Required action
Filter out all lines without the word "potted" from the data below, please, and copy the rest.

------ Data shown

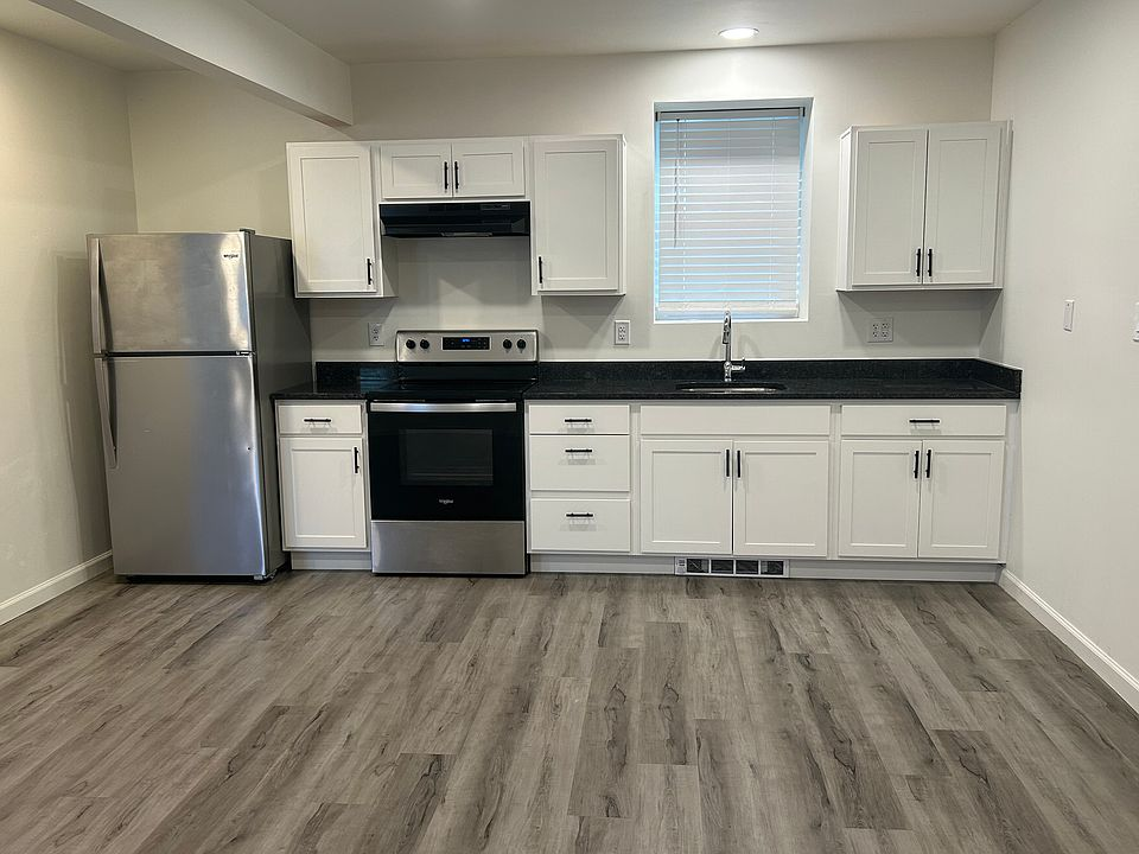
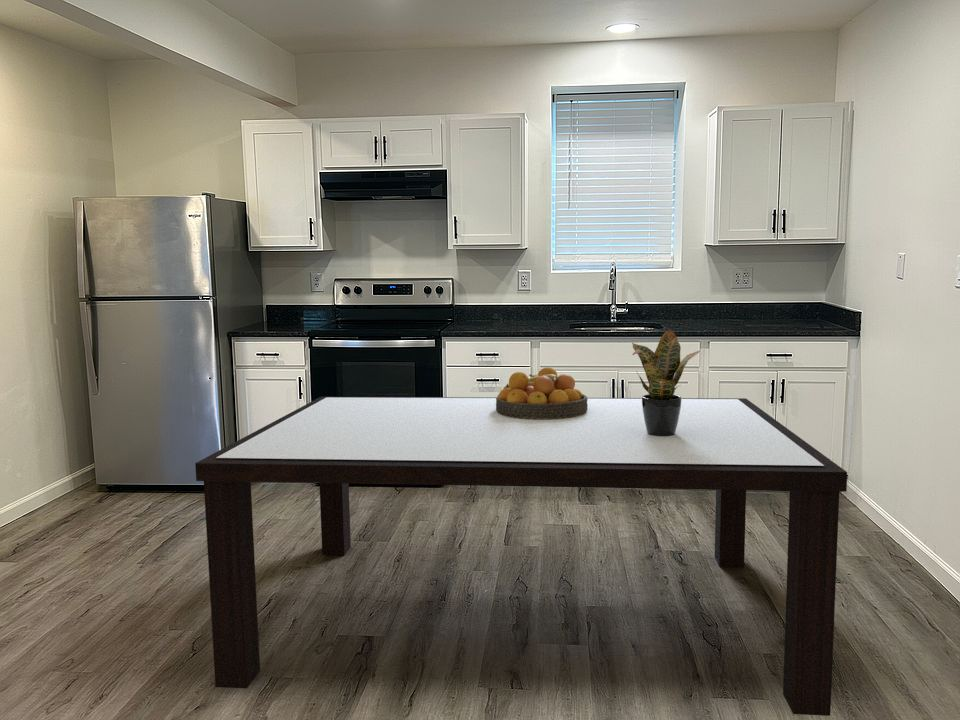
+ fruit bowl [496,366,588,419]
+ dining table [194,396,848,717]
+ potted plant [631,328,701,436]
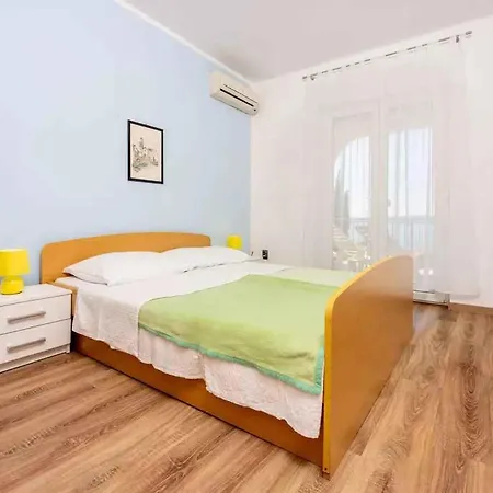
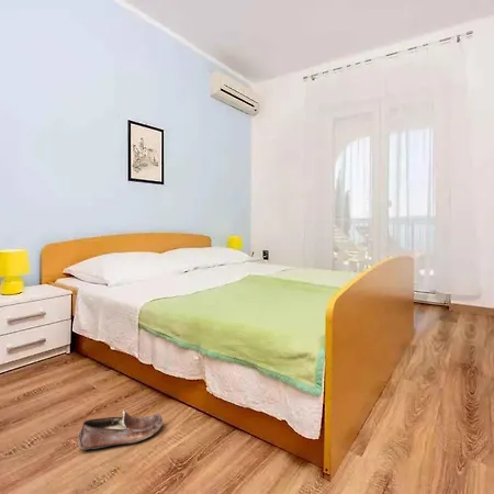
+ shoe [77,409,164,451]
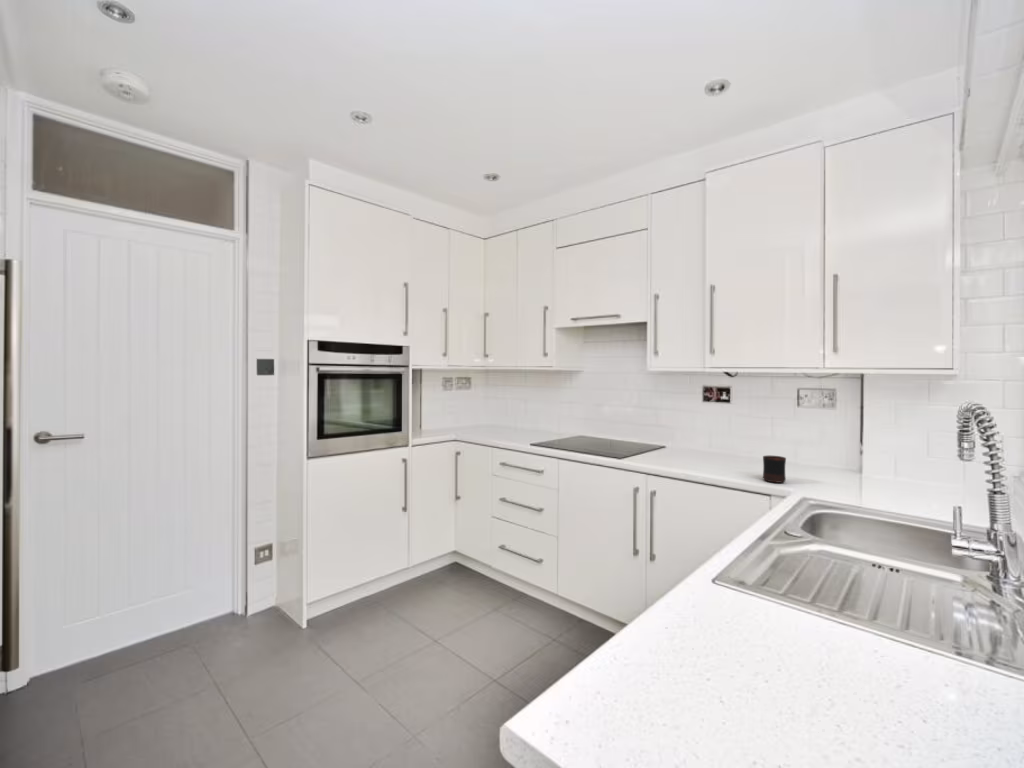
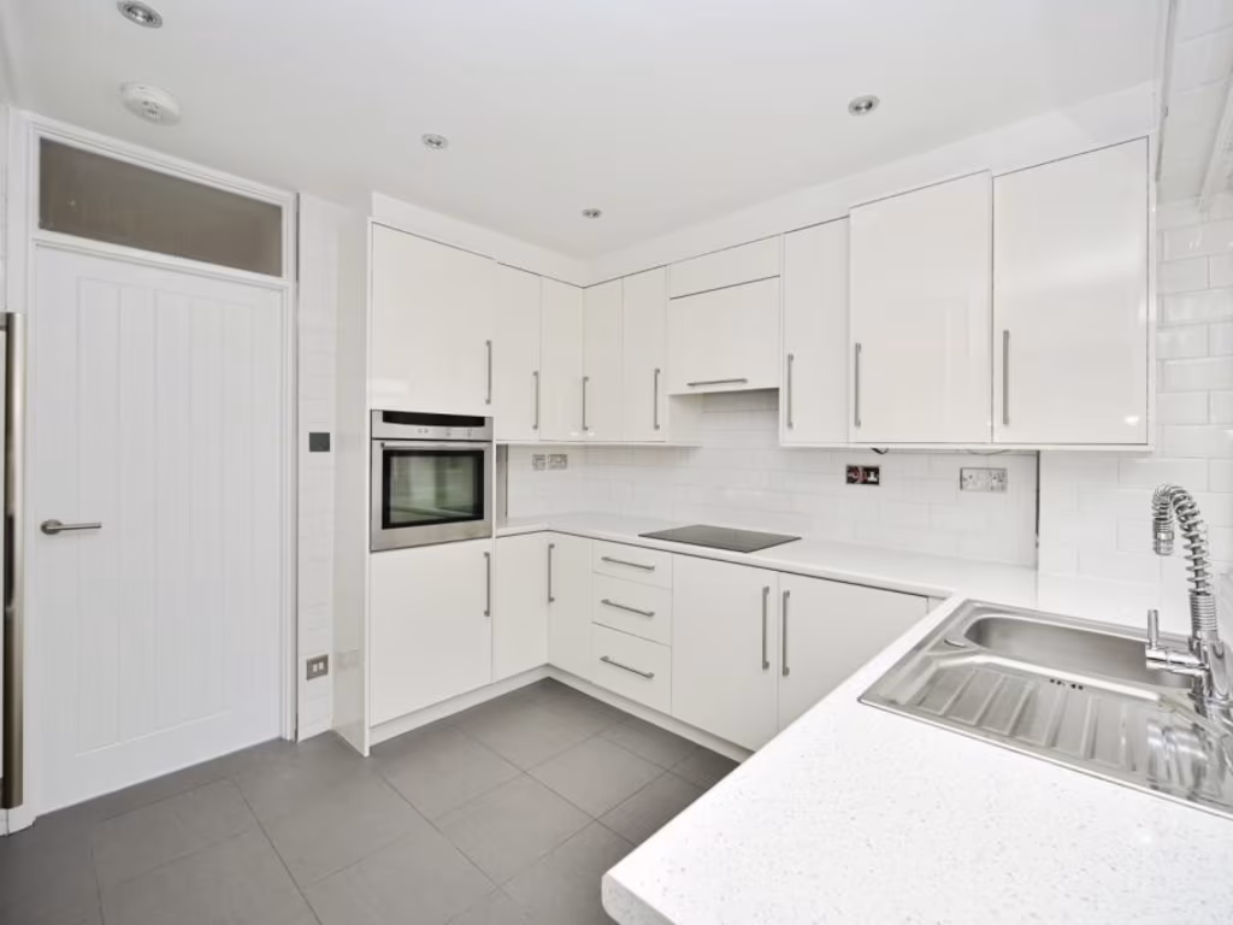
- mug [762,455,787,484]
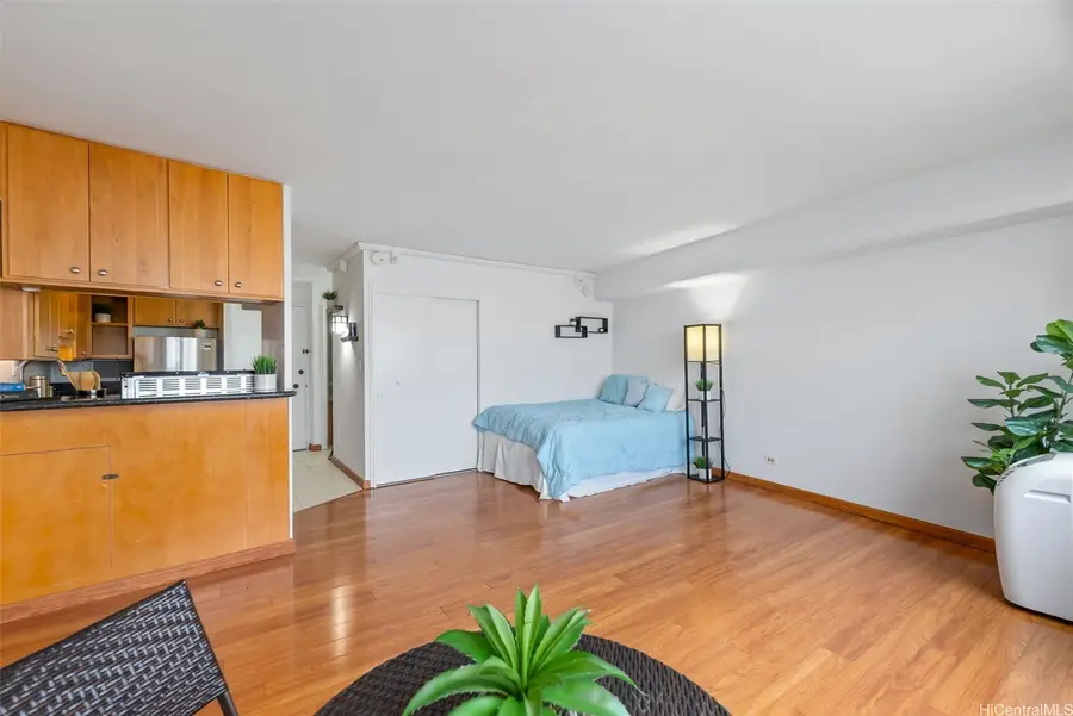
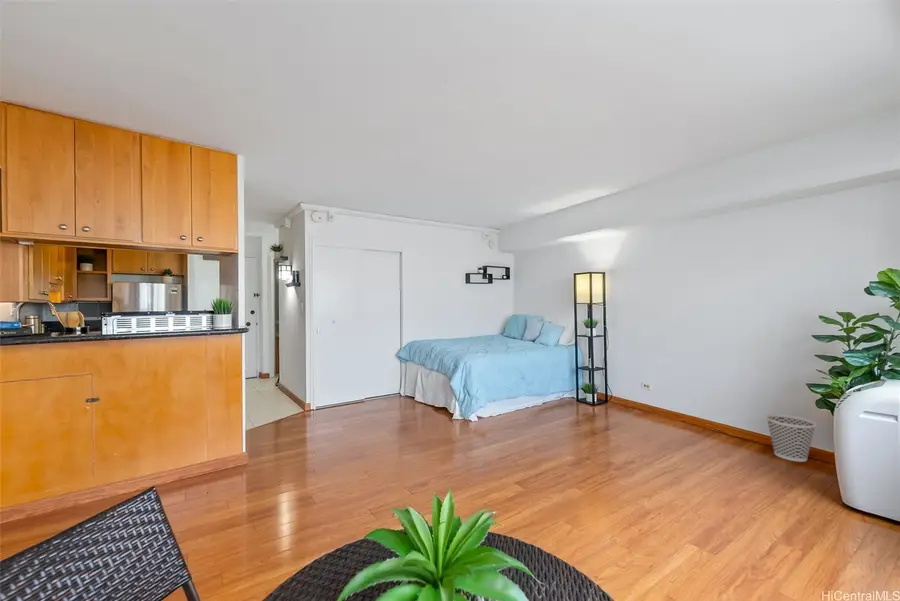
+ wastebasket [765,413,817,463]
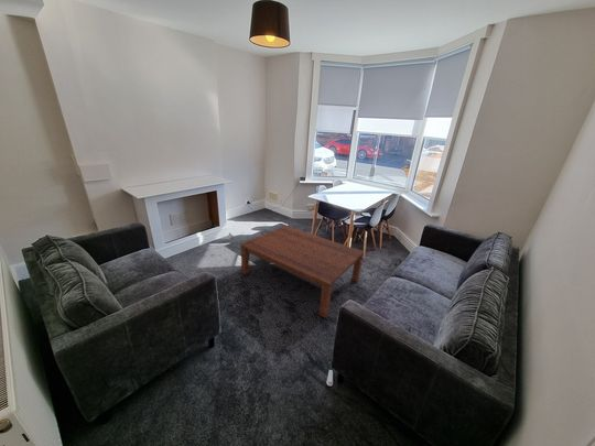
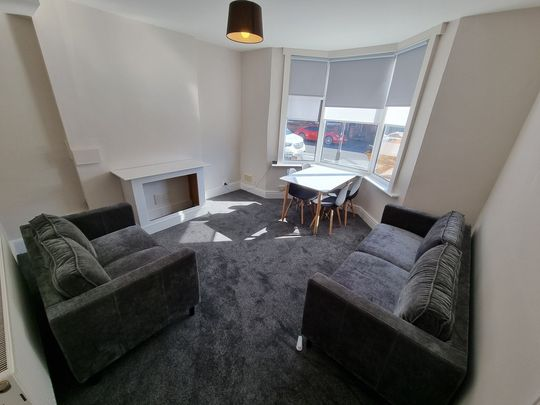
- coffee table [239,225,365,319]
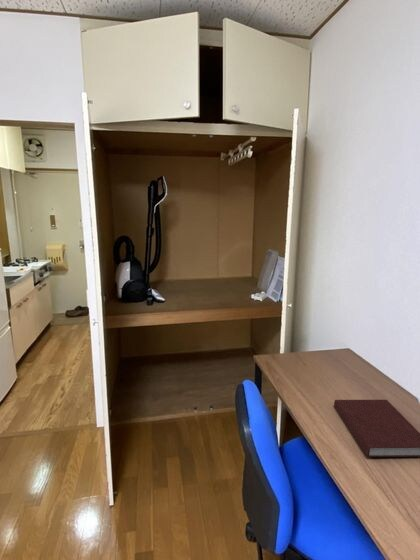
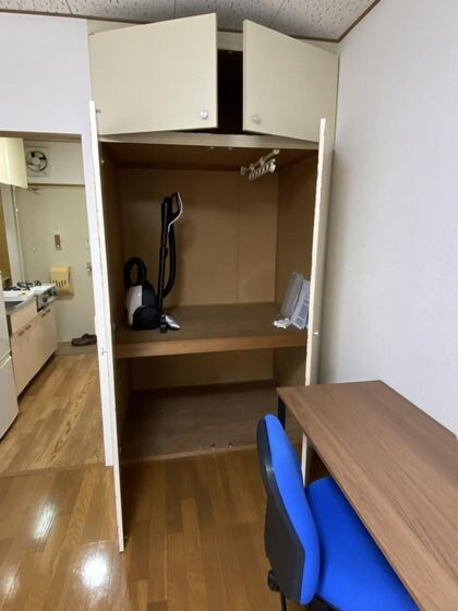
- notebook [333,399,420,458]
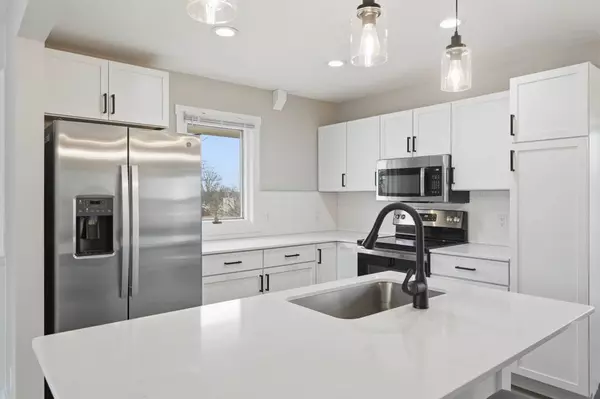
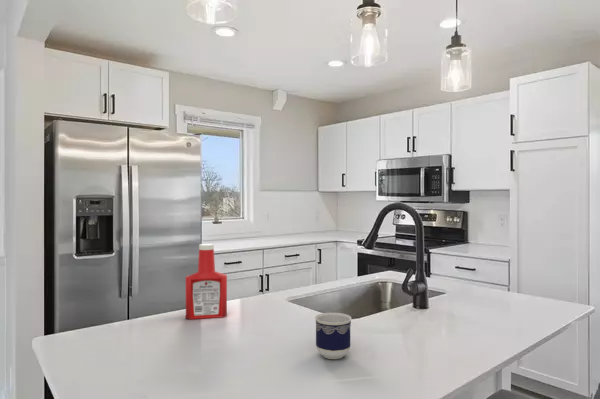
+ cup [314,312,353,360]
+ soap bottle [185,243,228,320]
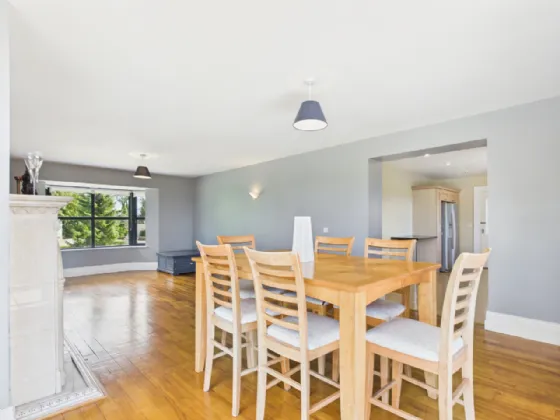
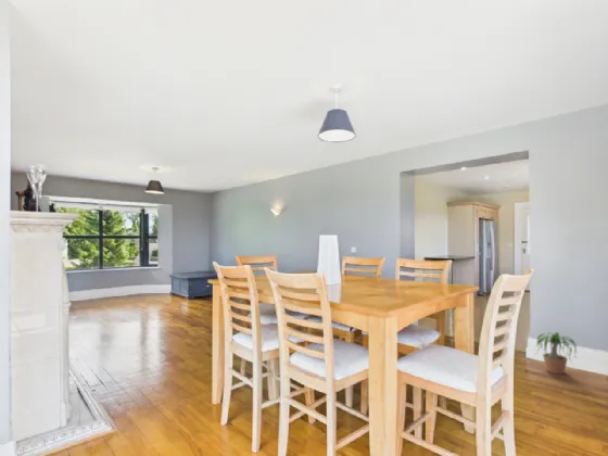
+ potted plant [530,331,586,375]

------------

Problem solution
+ potted plant [631,328,701,436]
+ potted plant [530,331,586,375]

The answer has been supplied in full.